Exercise description: Reply with one number: the count of lines in the data that hold the string "einen".

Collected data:
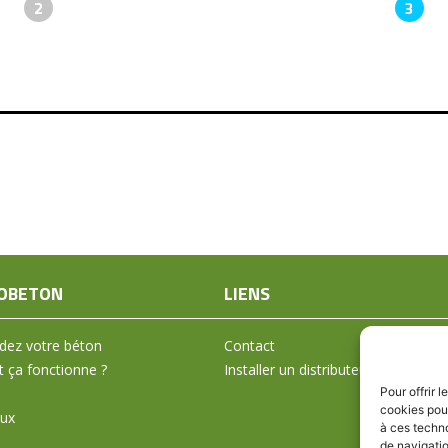
2
3
OBETON
LIENS
ez votre béton
Contact
ça fonctionne ?
Installer un distributeur
Pour offrir 
cookies pour
aux
à ces techn
de navigatio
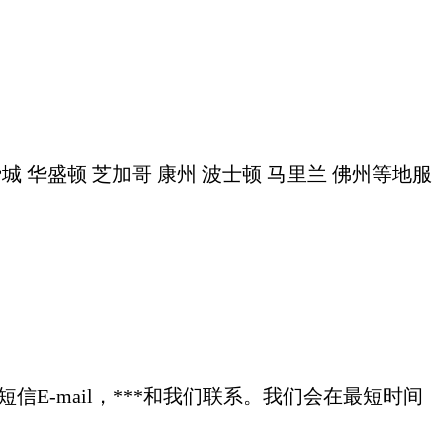
 华盛顿 芝加哥 康州 波士顿 马里兰 佛州等地服
话，短信E-mail，***和我们联系。我们会在最短时间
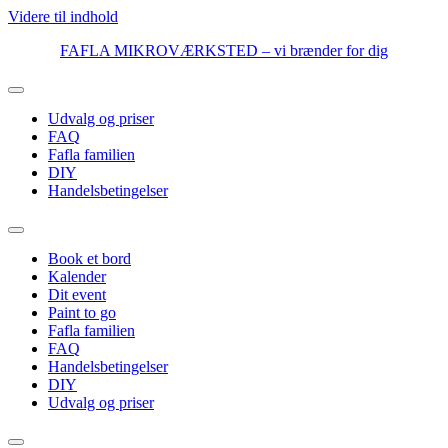
Videre til indhold
FAFLA MIKROVÆRKSTED – vi brænder for dig
Udvalg og priser
FAQ
Fafla familien
DIY
Handelsbetingelser
Book et bord
Kalender
Dit event
Paint to go
Fafla familien
FAQ
Handelsbetingelser
DIY
Udvalg og priser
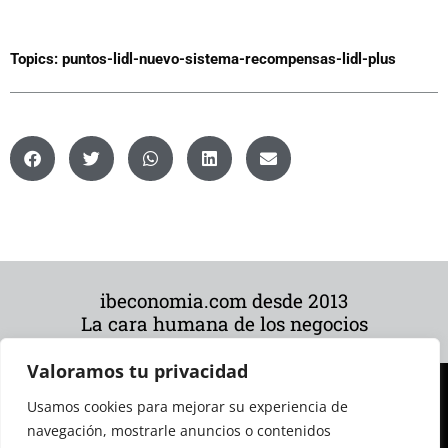
Topics:
puntos-lidl-nuevo-sistema-recompensas-lidl-plus
ibeconomia.com desde 2013
La cara humana de los negocios
Valoramos tu privacidad
Usamos cookies para mejorar su experiencia de
navegación, mostrarle anuncios o contenidos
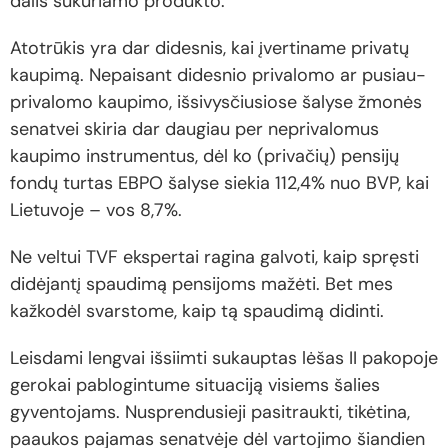
dalis sukuriamo produkto.
Atotrūkis yra dar didesnis, kai įvertiname privatų
kaupimą. Nepaisant didesnio privalomo ar pusiau-
privalomo kaupimo, išsivysčiusiose šalyse žmonės
senatvei skiria dar daugiau per neprivalomus
kaupimo instrumentus, dėl ko (privačių) pensijų
fondų turtas EBPO šalyse siekia 112,4% nuo BVP, kai
Lietuvoje – vos 8,7%.
Ne veltui TVF ekspertai ragina galvoti, kaip spręsti
didėjantį spaudimą pensijoms mažėti. Bet mes
kažkodėl svarstome, kaip tą spaudimą didinti.
Leisdami lengvai išsiimti sukauptas lėšas II pakopoje
gerokai pablogintume situaciją visiems šalies
gyventojams. Nusprendusieji pasitraukti, tikėtina,
paaukos pajamas senatvėje dėl vartojimo šiandien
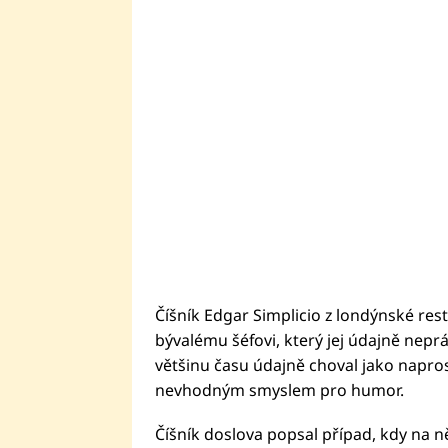
Číšník Edgar Simplicio z londýnské res
bývalému šéfovi, který jej údajně nepr
většinu času údajně choval jako naprost
nevhodným smyslem pro humor.
Číšník doslova popsal případ, kdy na ně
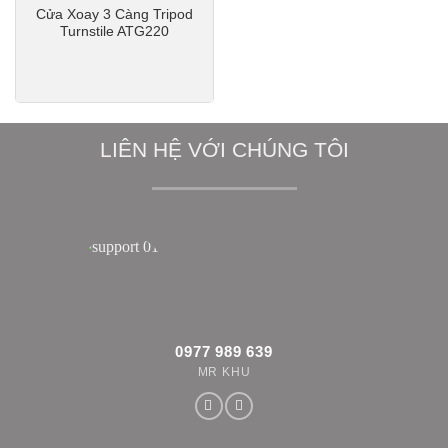
Cửa Xoay 3 Càng Tripod
Turnstile ATG220
LIÊN HỆ VỚI CHÚNG TÔI
0977 989 639
MR KHU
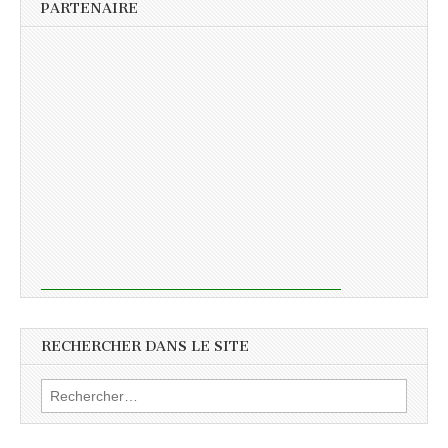
PARTENAIRE
RECHERCHER DANS LE SITE
Rechercher :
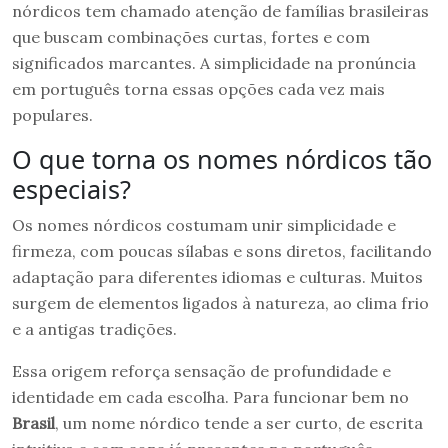
nórdicos tem chamado atenção de famílias brasileiras
que buscam combinações curtas, fortes e com
significados marcantes. A simplicidade na pronúncia
em português torna essas opções cada vez mais
populares.
O que torna os nomes nórdicos tão
especiais?
Os nomes nórdicos costumam unir simplicidade e
firmeza, com poucas sílabas e sons diretos, facilitando
adaptação para diferentes idiomas e culturas. Muitos
surgem de elementos ligados à natureza, ao clima frio
e a antigas tradições.
Essa origem reforça sensação de profundidade e
identidade em cada escolha. Para funcionar bem no
Brasil
, um nome nórdico tende a ser curto, de escrita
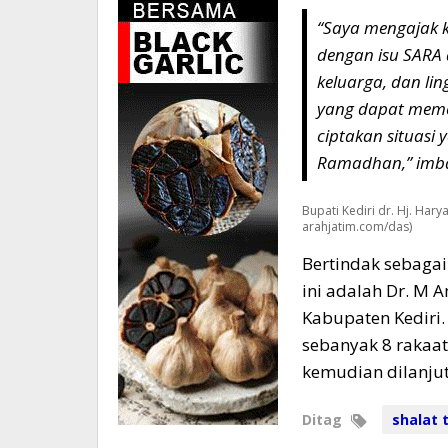
“Saya mengajak 
dengan isu SARA d
keluarga, dan lin
yang dapat meme
ciptakan situasi
Ramadhan,” imb
Bupati Kediri dr. Hj. Hary
arahjatim.com/das)
Bertindak sebagai
ini adalah Dr. M 
Kabupaten Kediri.
sebanyak 8 rakaat 
kemudian dilanjut
Ditag
shalat 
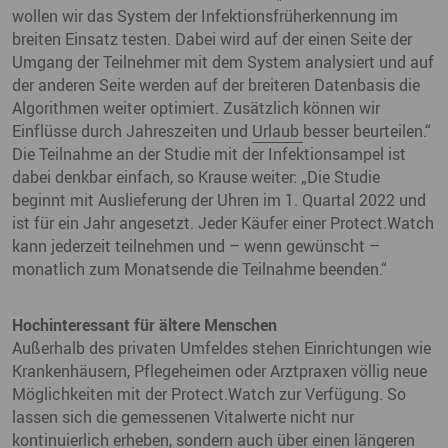
wollen wir das System der Infektionsfrüherkennung im
breiten Einsatz testen. Dabei wird auf der einen Seite der
Umgang der Teilnehmer mit dem System analysiert und auf
der anderen Seite werden auf der breiteren Datenbasis die
Algorithmen weiter optimiert. Zusätzlich können wir
Einflüsse durch Jahreszeiten und
Urlaub
besser beurteilen.“
Die Teilnahme an der Studie mit der Infektionsampel ist
dabei denkbar einfach, so Krause weiter: „Die Studie
beginnt mit Auslieferung der Uhren im 1. Quartal 2022 und
ist für ein Jahr angesetzt. Jeder Käufer einer Protect.Watch
kann jederzeit teilnehmen und – wenn gewünscht –
monatlich zum Monatsende die Teilnahme beenden.“
Hochinteressant für ältere Menschen
Außerhalb des privaten Umfeldes stehen Einrichtungen wie
Krankenhäusern, Pflegeheimen oder Arztpraxen völlig neue
Möglichkeiten mit der Protect.Watch zur Verfügung. So
lassen sich die gemessenen Vitalwerte nicht nur
kontinuierlich erheben, sondern auch über einen längeren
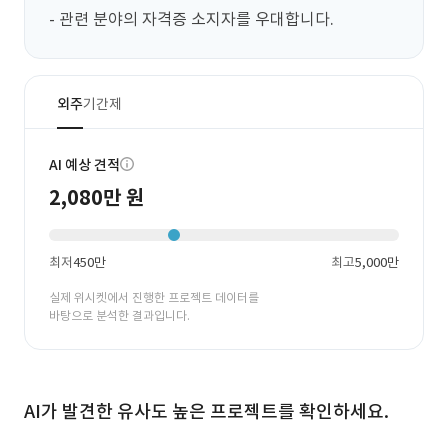
- 관련 분야의 자격증 소지자를 우대합니다.
외주
기간제
AI 예상 견적
2,080만 원
최저
450만
최고
5,000만
실제 위시켓에서 진행한 프로젝트 데이터를
바탕으로 분석한 결과입니다.
AI가 발견한 유사도 높은 프로젝트를 확인하세요.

Written answer: 2